County board members can expect to see the street into the DuPage complex lined with protestors holding umbrellas August 27th, a Tri-Count-Teas organizer said Thursday evening. Members of the group said they plan to participate in DuPage County Board's public comment period next Tuesday with concerns over the cost of the new fee, how it may affect church budgets and if upgrading their private properties to get the proposed stormwater credits could endanger their property rights.
State Rep. Jeanne Ives (R-Wheaton) said the stormwater issue is a difficult one.
"There are property owners whose properties put strain on the stormwater system, but everyone else bears the cost," she said at the Tri-Count-Teas meeting. Previous to being elected to the Illinois House, Ives served on the Wheaton City Council and was familiar with the stormwater issue.
Because West Chicago Republican State Rep. Mike Fortner proposed the idea and led it through the House, Ives referred to the legislation as "Rep. Fortner's bill."
She said those using the system more should pay more for its use.
"I have always preferred user fees over taxing. It just seems right that those using a service more should pay for it," she said. "It is my understanding that Governor Walker in Wisconsin has had great success with this system of paying for storm drainage, and it seemed like something DuPage should be allowed to try."

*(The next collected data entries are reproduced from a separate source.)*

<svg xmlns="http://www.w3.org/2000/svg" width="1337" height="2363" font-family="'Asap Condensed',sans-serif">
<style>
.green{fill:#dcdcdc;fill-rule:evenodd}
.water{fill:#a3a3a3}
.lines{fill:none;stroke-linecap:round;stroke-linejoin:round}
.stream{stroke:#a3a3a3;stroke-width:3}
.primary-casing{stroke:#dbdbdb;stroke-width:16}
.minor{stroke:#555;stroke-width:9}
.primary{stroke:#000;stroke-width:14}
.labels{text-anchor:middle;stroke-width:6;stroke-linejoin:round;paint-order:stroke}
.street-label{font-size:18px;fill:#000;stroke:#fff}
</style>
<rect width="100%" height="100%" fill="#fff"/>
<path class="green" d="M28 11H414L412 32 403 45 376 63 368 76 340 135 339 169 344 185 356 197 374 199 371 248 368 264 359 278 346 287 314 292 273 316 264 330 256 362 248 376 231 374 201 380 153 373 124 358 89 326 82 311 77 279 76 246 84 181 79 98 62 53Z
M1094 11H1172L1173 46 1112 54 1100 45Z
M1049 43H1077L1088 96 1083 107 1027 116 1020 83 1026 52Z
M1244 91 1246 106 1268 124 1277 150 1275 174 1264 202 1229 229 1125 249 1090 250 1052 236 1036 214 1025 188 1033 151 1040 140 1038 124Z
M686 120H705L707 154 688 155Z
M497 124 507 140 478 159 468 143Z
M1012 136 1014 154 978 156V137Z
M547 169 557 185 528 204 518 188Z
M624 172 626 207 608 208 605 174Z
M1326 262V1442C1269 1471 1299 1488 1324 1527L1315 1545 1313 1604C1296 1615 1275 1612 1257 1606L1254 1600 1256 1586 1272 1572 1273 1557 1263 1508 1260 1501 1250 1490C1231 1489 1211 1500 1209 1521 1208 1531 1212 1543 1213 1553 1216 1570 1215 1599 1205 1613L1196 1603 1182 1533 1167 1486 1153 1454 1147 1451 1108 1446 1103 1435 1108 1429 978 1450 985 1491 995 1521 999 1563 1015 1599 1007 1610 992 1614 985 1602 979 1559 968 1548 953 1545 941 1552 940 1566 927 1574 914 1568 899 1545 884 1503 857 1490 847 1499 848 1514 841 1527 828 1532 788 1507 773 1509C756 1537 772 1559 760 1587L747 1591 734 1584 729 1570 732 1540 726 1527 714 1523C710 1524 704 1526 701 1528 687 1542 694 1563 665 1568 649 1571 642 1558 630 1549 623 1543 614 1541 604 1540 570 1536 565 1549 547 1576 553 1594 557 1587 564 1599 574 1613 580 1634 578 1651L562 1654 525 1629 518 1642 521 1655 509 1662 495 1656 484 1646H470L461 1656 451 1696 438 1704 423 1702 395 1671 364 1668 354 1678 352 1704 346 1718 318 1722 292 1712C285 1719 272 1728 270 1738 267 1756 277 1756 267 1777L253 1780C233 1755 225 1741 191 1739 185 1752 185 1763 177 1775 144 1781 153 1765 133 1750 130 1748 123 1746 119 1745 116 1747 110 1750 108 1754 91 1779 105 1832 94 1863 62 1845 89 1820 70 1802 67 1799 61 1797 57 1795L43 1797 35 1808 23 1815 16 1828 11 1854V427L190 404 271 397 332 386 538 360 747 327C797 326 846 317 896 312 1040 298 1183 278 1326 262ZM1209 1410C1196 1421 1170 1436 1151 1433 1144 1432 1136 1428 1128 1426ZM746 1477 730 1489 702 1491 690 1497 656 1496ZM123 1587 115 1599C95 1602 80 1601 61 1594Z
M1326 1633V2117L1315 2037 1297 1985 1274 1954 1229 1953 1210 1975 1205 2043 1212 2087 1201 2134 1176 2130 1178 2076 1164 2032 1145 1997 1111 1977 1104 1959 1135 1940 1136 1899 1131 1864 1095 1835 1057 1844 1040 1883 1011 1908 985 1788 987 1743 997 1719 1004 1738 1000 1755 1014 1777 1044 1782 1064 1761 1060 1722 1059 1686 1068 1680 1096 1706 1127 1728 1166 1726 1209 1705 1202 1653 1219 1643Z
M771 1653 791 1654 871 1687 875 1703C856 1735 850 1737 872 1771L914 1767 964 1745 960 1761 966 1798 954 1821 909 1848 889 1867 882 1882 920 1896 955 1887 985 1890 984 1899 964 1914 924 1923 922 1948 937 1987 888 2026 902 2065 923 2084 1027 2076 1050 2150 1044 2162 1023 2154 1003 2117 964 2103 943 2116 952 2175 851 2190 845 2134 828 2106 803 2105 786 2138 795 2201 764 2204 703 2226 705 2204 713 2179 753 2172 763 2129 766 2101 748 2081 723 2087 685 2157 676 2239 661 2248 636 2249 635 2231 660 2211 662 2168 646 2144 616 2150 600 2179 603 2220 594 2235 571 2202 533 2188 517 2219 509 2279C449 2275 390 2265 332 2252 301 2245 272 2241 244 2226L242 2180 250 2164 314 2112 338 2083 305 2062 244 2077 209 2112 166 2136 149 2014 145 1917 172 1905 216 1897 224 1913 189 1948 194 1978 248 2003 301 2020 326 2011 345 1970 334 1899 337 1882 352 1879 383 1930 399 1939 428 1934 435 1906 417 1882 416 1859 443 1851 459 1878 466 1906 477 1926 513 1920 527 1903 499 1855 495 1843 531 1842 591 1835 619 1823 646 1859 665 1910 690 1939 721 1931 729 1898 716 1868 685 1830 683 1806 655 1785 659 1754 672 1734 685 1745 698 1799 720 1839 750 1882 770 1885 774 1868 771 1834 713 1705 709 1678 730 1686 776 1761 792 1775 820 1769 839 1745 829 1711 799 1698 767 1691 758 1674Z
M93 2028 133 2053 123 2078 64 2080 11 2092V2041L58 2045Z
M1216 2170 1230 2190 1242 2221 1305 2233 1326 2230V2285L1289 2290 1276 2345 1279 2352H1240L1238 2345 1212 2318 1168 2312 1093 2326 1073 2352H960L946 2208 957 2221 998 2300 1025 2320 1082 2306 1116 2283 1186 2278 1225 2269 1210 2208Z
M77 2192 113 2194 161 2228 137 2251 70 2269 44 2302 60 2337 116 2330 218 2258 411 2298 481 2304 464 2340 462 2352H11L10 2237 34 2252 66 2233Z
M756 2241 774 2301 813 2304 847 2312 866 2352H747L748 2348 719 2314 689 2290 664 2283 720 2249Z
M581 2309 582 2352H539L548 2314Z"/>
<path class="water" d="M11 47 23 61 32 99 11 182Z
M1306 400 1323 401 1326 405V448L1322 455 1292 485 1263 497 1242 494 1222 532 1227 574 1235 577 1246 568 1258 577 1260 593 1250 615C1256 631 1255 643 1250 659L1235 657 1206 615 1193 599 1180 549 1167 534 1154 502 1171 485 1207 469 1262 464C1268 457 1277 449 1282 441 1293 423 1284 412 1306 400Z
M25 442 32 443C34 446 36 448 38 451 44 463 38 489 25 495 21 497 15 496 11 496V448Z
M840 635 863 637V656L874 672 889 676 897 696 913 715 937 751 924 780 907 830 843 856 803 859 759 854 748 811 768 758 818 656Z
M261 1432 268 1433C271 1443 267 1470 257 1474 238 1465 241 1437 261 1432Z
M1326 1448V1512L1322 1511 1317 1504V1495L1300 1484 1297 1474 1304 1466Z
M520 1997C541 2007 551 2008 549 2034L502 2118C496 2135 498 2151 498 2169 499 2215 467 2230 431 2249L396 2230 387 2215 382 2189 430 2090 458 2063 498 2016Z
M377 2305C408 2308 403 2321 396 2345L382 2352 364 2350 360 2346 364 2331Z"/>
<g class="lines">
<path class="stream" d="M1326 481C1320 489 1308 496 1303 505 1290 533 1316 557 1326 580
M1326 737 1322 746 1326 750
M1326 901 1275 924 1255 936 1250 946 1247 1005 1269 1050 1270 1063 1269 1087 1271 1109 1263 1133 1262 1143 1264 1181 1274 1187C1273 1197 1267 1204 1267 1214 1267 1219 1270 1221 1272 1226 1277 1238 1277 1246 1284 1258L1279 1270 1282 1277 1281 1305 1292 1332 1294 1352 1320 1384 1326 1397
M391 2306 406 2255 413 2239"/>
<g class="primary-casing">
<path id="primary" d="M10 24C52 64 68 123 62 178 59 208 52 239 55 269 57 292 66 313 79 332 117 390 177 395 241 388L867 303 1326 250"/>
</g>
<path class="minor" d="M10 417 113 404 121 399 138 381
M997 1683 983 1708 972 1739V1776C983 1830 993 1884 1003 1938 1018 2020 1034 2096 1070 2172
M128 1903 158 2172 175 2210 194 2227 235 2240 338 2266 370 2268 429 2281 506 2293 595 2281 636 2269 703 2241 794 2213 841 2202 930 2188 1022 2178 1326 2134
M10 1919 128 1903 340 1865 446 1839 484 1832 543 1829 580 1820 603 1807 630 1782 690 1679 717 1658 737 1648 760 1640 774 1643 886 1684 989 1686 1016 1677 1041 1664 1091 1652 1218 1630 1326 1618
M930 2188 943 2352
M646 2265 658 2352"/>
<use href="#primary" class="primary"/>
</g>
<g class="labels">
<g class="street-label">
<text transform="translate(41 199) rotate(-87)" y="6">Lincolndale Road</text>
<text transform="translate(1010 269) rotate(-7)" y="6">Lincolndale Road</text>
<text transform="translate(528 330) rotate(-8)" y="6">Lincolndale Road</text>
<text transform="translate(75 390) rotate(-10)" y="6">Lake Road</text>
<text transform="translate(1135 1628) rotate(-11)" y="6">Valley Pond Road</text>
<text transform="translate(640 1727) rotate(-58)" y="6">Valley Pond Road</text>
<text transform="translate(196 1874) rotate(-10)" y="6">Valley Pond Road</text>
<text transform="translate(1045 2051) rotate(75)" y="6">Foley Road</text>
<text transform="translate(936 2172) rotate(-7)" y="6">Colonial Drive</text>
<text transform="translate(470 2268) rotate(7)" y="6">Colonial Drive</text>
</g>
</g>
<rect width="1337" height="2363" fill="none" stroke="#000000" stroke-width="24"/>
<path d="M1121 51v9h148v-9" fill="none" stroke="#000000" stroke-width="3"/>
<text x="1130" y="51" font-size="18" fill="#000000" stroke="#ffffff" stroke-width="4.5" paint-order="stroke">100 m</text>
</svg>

On the other hand, the whole idea may collapse because of the complications in determining the fees and collecting those fees, Ives said, after talking to a DuPage County official.
"Residents should be better protected from the flooding like we experienced this spring, and this other piece of legislation establishes a framework to improve their stormwater management," Quinn said in a statement released after he signed the legislation.
The bill's implementation is now in the hands of the DuPage County Board.